• DOCUMENT EXTRACT

....

Moroccan rabbi, poet and scholar

Jacob ben Reuben ibn Ẓur or Jacob Abensur (1673–1753) was a poet, scholar and leading Moroccan rabbi.

== Biography ==
Jacob was born in 1673 in Fez. He studied under the rabbis Vidal Serfaty and Menahem Serero. In 1693, he was appointed as registrar at the bet din (rabbinical court) of Fez, and then as a rabbi and head of the bet din in 1704, a post which he held for another thirty years. Thereafter, oppressive taxation induced him to move to Meknès, where he became a member of the bet din for eleven years, and after that he moved to Tétouan to serve in its bet din for another seven years.

In his old age, Ibn Zur ordained five of his students: Samuel b. R. Jacob b. Danan, R. Ephraim b. Abraham Monsonyego, his son R. Raphael Obed Ibn Zur, R. Elijah b. A. Joseph HaSarfati, and his grandson R. Matitya b. R. R. Jacob b. Menahem II Serero; who later became known as the “Court of Five” (bet din shel ḥamishah).

....

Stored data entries
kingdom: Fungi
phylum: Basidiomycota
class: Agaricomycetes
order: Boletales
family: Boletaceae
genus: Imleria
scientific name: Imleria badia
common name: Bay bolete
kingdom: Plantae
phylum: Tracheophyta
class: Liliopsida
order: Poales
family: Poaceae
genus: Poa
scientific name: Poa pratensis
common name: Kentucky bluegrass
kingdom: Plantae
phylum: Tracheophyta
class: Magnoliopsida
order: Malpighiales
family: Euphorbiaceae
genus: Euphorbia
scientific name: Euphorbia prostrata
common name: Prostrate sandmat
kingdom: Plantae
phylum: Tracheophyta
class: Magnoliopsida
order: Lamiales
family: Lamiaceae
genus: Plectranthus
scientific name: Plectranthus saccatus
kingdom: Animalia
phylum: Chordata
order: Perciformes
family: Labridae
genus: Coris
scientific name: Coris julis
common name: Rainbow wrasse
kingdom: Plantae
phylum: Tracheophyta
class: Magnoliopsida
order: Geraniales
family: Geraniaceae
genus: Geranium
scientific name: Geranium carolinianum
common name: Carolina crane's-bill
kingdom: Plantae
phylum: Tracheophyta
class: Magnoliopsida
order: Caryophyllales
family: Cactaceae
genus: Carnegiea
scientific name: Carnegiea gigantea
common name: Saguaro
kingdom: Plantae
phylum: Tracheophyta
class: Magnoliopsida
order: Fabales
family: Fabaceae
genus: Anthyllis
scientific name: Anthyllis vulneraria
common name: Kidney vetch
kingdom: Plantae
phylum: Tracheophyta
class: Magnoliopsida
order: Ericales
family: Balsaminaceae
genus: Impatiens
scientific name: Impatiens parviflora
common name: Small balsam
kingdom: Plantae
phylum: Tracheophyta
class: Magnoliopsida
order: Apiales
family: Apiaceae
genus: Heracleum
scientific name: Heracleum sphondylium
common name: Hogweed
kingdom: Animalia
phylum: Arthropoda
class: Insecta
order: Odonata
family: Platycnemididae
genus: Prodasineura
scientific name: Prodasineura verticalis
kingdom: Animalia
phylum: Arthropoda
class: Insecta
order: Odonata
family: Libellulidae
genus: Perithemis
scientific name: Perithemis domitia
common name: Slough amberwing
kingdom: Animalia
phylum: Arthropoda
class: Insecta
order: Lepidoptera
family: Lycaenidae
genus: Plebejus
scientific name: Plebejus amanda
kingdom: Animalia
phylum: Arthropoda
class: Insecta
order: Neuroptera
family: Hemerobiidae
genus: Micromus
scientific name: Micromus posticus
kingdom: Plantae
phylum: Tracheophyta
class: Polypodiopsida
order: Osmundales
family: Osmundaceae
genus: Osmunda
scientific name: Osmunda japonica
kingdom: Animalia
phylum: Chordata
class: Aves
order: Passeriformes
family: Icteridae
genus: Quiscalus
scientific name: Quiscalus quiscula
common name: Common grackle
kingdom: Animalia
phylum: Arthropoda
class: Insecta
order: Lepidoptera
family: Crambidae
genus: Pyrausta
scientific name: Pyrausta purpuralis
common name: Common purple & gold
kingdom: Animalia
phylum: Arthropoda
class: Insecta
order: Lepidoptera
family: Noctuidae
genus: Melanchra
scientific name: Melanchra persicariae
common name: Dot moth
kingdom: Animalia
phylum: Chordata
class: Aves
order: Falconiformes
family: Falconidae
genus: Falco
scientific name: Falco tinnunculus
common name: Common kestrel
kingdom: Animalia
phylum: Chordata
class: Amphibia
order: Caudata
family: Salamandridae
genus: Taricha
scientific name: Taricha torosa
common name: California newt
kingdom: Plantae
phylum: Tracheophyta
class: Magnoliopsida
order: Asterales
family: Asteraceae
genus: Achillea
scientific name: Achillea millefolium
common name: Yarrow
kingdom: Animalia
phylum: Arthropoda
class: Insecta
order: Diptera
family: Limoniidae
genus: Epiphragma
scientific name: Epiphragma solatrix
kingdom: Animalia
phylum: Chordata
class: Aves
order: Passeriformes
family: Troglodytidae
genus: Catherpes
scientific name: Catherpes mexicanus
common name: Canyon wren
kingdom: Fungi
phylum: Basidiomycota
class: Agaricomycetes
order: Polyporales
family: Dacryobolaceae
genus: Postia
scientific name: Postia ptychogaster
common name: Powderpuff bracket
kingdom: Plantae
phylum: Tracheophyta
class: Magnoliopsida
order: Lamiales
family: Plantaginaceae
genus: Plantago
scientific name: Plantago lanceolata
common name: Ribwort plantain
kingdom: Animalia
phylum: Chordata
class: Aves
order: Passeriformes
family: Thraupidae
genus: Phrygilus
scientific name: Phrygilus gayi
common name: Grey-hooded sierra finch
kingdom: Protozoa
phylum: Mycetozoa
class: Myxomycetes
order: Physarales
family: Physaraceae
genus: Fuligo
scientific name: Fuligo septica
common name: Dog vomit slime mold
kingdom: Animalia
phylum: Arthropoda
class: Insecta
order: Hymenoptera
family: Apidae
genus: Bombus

....

• TASK REQUIREMENTS
1. In the biography of the Moroccan rabbi, in which year did Jacob ibn Zur become rabbi and head of the bet din of Fez?
2. Resume the biography of the Moroccan rabbi Jacob ibn Zur, starting after its final sentence.

• ANSWERS FOR EACH ITEM
1. 1704

2.
== Works ==

- Mishpat u-Ẓedekah be-Ya’akov, a published collection of some of his responsa. He was consulted on halakhic questions. Many of Jacob's responsa are preserved in the works of Moroccan rabbis.
- Et le-khol Ḥefeẓ, a published collection of liturgical poetry
- Et Sofer, this work is still in manuscript, specimens of contracts, documents and form letters. The kabbalist and rabbi Abraham Ankawa published most of this work his Kerem Ḥemed

== Bibliography ==

=== Sources ===

- Aranov, Saul I. (1979). "A Descriptive Catalogue of the Bension Collection of Sephardic Manuscripts and Texts"
- Schirmann, Hayyim (2007). "IBN ẒUR, JACOB BEN REUBEN"
- Zafrani, Haim (2007). "ABENSUR, JACOB"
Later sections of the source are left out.